Autumn of the opposition's discontent
By Messenger Staff
Wednesday, September 7Traditionally in the autumn season, protest rallies and actions start in Georgia. This year it is very difficult to make any predictions since charges by opposition parties were defused very strongly in the late spring. It is hard to foresee what activities the opposition will initiate, and—more importantly—how ready the population is to participate in protest activities.
One innovation has been social networking in Georgia, such as on Facebook, Twitter, YouTube etc. For example someone used Facebook to recommend commemorating the 8th anniversary of the Rose Revolution on November 23 by organizing a human protest chain starting from US Embassy and finishing at the President's residence in Avlabari. Some see this as an influence of the Arab Spring.
Of course in the Arab world very significant results were achieved through social networking. Right from the beginning doubts arouse about where the protest chain should start in Tbilisi. Some think that connecting the USA to the Rose Revolution is wrong; they suggest that Russia also played a very significant role by supporting revolutionary activities in Georgia in 2003. Others think that Russia’s connection with the Rose Revolution is essentially erroneous, so it is difficult to predict what will come from this idea of the human chain protest. In addition, the ruling authorities are also planning their own important celebrations on that day.
Meanwhile the opposition faces its usual problem—the absence of any credible leader, either as a party or as a person. They still hope to manage and consolidate somehow around a so-called "Opposition 6" to create a united program. There are high hopes that a new political force will emerge. Analysts notice some other public activities as well that could transform eventually into a political movement, but it remains unclear what type of organization this would be and when it would turn into a political force.

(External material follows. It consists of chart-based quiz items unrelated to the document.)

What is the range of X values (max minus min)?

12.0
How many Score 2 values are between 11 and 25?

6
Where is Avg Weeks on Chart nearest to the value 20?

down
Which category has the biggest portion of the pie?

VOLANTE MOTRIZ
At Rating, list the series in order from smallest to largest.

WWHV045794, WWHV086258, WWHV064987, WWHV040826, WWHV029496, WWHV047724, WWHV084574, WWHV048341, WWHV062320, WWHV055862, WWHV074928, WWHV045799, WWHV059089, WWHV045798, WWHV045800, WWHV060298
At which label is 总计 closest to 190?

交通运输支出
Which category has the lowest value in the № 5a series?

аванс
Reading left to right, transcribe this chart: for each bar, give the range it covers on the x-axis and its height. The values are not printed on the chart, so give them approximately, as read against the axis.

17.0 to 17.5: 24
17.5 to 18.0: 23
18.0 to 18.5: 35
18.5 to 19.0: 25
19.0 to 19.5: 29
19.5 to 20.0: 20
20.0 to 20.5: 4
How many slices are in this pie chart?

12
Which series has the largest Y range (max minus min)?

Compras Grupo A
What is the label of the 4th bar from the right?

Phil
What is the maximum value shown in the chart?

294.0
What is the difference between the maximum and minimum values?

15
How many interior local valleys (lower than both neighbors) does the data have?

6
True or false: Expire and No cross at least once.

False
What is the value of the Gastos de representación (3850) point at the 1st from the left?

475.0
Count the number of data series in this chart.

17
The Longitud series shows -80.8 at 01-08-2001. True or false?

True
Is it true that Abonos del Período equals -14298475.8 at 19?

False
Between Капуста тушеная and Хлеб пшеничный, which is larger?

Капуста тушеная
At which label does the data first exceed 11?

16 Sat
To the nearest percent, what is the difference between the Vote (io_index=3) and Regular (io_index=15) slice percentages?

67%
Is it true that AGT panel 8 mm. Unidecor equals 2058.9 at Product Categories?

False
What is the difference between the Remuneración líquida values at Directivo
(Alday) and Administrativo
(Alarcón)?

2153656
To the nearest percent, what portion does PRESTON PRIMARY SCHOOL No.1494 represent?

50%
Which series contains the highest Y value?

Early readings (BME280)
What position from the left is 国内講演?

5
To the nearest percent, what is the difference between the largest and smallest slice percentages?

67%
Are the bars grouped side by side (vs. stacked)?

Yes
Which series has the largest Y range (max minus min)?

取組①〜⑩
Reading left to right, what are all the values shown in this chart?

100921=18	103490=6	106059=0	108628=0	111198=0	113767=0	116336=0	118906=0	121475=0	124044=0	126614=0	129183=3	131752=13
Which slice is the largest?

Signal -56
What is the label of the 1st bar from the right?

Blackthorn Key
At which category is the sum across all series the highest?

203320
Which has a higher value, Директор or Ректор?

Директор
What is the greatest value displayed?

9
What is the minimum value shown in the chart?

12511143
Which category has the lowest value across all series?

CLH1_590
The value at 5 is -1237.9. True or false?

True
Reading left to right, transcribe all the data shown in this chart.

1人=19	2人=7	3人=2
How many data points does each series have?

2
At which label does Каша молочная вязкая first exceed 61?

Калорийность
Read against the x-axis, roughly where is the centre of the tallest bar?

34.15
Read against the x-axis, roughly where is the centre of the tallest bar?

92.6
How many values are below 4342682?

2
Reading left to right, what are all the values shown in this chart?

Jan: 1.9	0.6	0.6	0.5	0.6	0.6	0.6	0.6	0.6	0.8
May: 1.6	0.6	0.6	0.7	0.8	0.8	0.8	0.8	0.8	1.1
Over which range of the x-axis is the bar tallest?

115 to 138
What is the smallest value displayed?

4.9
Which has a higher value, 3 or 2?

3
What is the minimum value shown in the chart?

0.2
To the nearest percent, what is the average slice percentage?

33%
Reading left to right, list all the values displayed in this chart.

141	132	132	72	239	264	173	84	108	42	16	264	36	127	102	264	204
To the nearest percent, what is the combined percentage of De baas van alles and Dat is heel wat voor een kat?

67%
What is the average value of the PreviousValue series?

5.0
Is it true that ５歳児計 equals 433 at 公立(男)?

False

Many believe that Georgians are mostly interested in a public movement rather than another political party. Parties need an ideology to stand on and a viable action plan and this is difficult at the moment--especially one that looks innovative and attractive.
Currently the ruling power feels very confident, self assured and comfortable. The elections code and other amendments to the Constitution will probably be accepted by the parliamentary majority without any problem. However, as analyst Irakli Sesiashvili thinks, politics are full of the unexpected. A small stone could provoke an avalanche.
Everybody in Georgia has noticed that social problems are on the increase. Inflation keeps growing and prices are increasing. The GEL 100 pension for the elderly which has been touted so actively by the Government is not convincing pensioners or anyone else as a survival minimum. Food, medical care and communal payments need at least double this amount. All the country's main solid assets have been privatized and sold, very few lesser ones remain. Different infrastructure projects and advertising campaigns consume huge amounts of money, and the crucial problem arises as to where to get extra financing.
Analyst Kakha Katsitadze thinks that though the ruling powers practically control the entire opposition spectrum, its main target now is to control all of society. One step for the ruling authorities is the attempt to interfere in church activities. However this has been a rather risky move. If not for the wise position of Georgia’s Patriarch Ilia II, the country could have plunged into serious unrest. Also, the recent scandal concerning the dismissal of our world-famous theater director, Robert Sturua, from his position was not a successful experience for the ruling powers.
Thus the deceptively calm situation could in fact signify a kind of pre-storm civility. God Bless Georgia!